Segment Start: Extracted entries
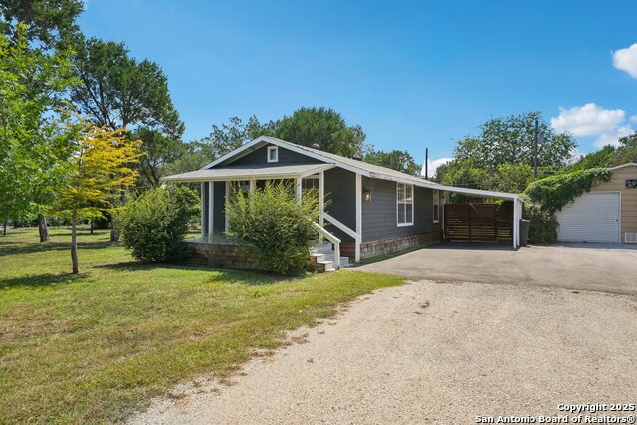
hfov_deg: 73.7
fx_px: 425
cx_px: 318
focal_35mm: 24
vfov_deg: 53.2
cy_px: 212
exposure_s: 1/2500
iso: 800
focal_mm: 24
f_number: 8
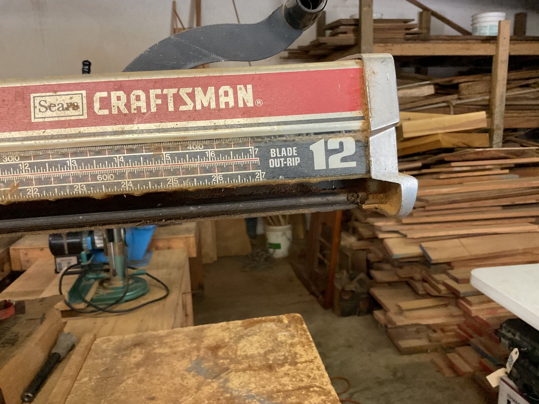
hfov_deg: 61.7
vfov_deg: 48.2
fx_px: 452
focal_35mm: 29
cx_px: 270
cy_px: 202
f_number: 1.8
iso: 200
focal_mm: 3
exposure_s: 1/60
Segment End: Extracted entries
• _What you will do_: Rewrite the data above exactly as given, but omit the images.

• _Worked solution_:
hfov_deg: 73.7
fx_px: 425
cx_px: 318
focal_35mm: 24
vfov_deg: 53.2
cy_px: 212
exposure_s: 1/2500
iso: 800
focal_mm: 24
f_number: 8
hfov_deg: 61.7
vfov_deg: 48.2
fx_px: 452
focal_35mm: 29
cx_px: 270
cy_px: 202
f_number: 1.8
iso: 200
focal_mm: 3
exposure_s: 1/60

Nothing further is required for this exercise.